ところがこれもご存知の通り、事件数日後に自ら出頭した犯人は「過去に飼い犬を保健所に殺されたことへの恨み」を犯行動機として主張。他に容疑者がいる証拠も見つかっていないことから、現時点ではテロという見方は消え、この犯人の主張通り「怨恨による犯行」ということになっています。それでも黒幕がいるのでは?といった陰謀説は根強いようですが、テロならば「~という理由でやった」という脅しが明確にならなければ無意味ですから、年金問題が背景にあるという主張は弱いでしょう。

話は大きく変わります。こちらはマンガやアニメ系に関心のある方しかご存じないと思いますが、『かんなぎ』というマンガで意外なストーリー展開があり、それに対して一部のファンが反発した直後、作者が入院して作品が休載されるという出来事がありました。これについて、「読者による誹謗中傷が休載の原因だ」という見方がネット上でまことしやかに囁かれていたのですが、連載誌の発行元が公式に否定しています:

「かんなぎ」休載は「作者入院のため」 発行元が説明、「中傷で休載」は否定 (ITmedia News)

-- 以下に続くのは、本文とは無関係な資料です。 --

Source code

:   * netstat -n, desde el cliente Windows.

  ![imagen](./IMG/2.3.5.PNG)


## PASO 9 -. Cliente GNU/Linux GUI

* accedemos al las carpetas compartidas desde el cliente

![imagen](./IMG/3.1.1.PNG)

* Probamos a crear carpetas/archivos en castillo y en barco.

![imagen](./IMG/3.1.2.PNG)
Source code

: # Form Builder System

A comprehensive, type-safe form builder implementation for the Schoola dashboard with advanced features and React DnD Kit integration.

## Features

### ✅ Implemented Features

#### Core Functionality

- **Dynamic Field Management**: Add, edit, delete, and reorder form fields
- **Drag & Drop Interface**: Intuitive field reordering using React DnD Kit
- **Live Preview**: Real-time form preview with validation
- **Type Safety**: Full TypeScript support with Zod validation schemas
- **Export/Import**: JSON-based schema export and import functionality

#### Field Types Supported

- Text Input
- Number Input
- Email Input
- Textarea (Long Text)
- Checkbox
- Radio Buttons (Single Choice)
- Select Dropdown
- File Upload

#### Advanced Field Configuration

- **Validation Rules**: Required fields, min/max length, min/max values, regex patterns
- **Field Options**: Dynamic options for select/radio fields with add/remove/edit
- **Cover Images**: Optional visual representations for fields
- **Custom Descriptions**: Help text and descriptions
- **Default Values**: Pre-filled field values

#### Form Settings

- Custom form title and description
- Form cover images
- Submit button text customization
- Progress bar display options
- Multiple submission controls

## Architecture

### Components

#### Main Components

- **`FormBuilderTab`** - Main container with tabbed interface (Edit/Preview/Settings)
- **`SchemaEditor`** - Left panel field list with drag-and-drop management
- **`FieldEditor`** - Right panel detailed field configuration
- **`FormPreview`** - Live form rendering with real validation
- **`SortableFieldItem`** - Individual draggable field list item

こちらの騒動については、過激な行動を取っていたのはごく一部の読者だけだったのに、彼らの行動を拾い集めた「まとめサイト」や騒動を面白おかしく報じた一部メディアの影響を指摘する声が挙がっています。いずれにせよ、「誹謗中傷->入院」という関連性は見かけよりも弱いようです。

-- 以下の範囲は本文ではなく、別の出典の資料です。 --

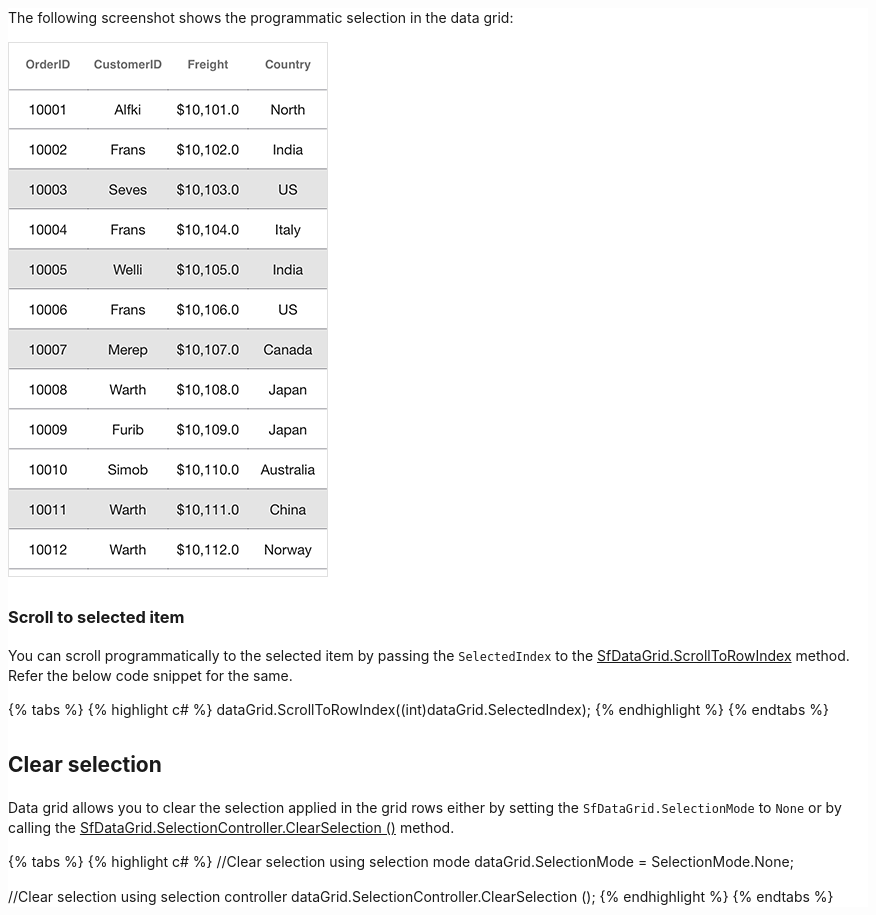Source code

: The following screenshot shows the programmatic selection in the data grid:

![DataGrid in programmatic multiple selection](SfDataGrid_images/MultipleSelection.PNG)

### Scroll to selected item

You can scroll programmatically to the selected item by passing the `SelectedIndex` to the [SfDataGrid.ScrollToRowIndex](https://help.syncfusion.com/cr/xamarin-ios/Syncfusion.SfDataGrid.SfDataGrid.html#Syncfusion_SfDataGrid_SfDataGrid_ScrollToRowIndex_System_Int32_Syncfusion_SfDataGrid_ScrollToPosition_) method. Refer the below code snippet for the same.

{% tabs %}
{% highlight c# %}
dataGrid.ScrollToRowIndex((int)dataGrid.SelectedIndex);
{% endhighlight %}
{% endtabs %}

## Clear selection

Data grid allows you to clear the selection applied in the grid rows either by setting the `SfDataGrid.SelectionMode` to `None` or by calling the [SfDataGrid.SelectionController.ClearSelection ()](https://help.syncfusion.com/cr/xamarin/Syncfusion.SfDataGrid.XForms.GridSelectionController.html#Syncfusion_SfDataGrid_XForms_GridSelectionController_ClearSelection) method.

{% tabs %}
{% highlight c# %}
//Clear selection using selection mode
dataGrid.SelectionMode = SelectionMode.None;

//Clear selection using selection controller
dataGrid.SelectionController.ClearSelection (); 
{% endhighlight %}
{% endtabs %}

この2つの事件、内容は全く異なりますが、原因をめぐる「勝手な解釈」が一人歩きしたという点では一緒ではないでしょうか(その「勝手な解釈」をメディアが煽った、という点も一緒かもしれません)。また「年金問題が原因で厚生労働省に恨みを持つ人が多い」「キモいオタクは理解不能な行動に走る」など、事実を追うよりもステレオタイプに沿って情報の取捨選択が行われたという点も似ているでしょう。どうも人間の脳は、「衝撃的だけれど、あり得そうなストーリー」というものに弱いようです。

まったく無関係ないくつかの要素をつなぎあわせ、自分がよく知っているものに見立ててしまうという行為は、何も最近始まったことではありません。その最も良い例が星座でしょう。星々自体には何の関連性もないのに、人間の姿に見えるというだけでそこに意味を見出してしまう。あるいは逆に、一度意味を見出すともうそれ以外の姿には見えない。様々な情報をつむいで1つのストーリーを仕立てる時も、夜空に星座を見るのと同じ動きが、脳の中で起きているのではないでしょうか。

問題は、ネット時代になって情報という「星」の数が大量に増えてしまったことです。やろうと思えば、自分が見たい姿に合う情報を引っ張り出して、新しい「星座」を創造することは簡単にできてしまいます。「こりゃ興味深い、やっぱり思った通りだ」と感じたストーリーほど、疑いの気持ちを忘れないでいることができるかどうか。そんな態度が要求されている時代なのだと思います。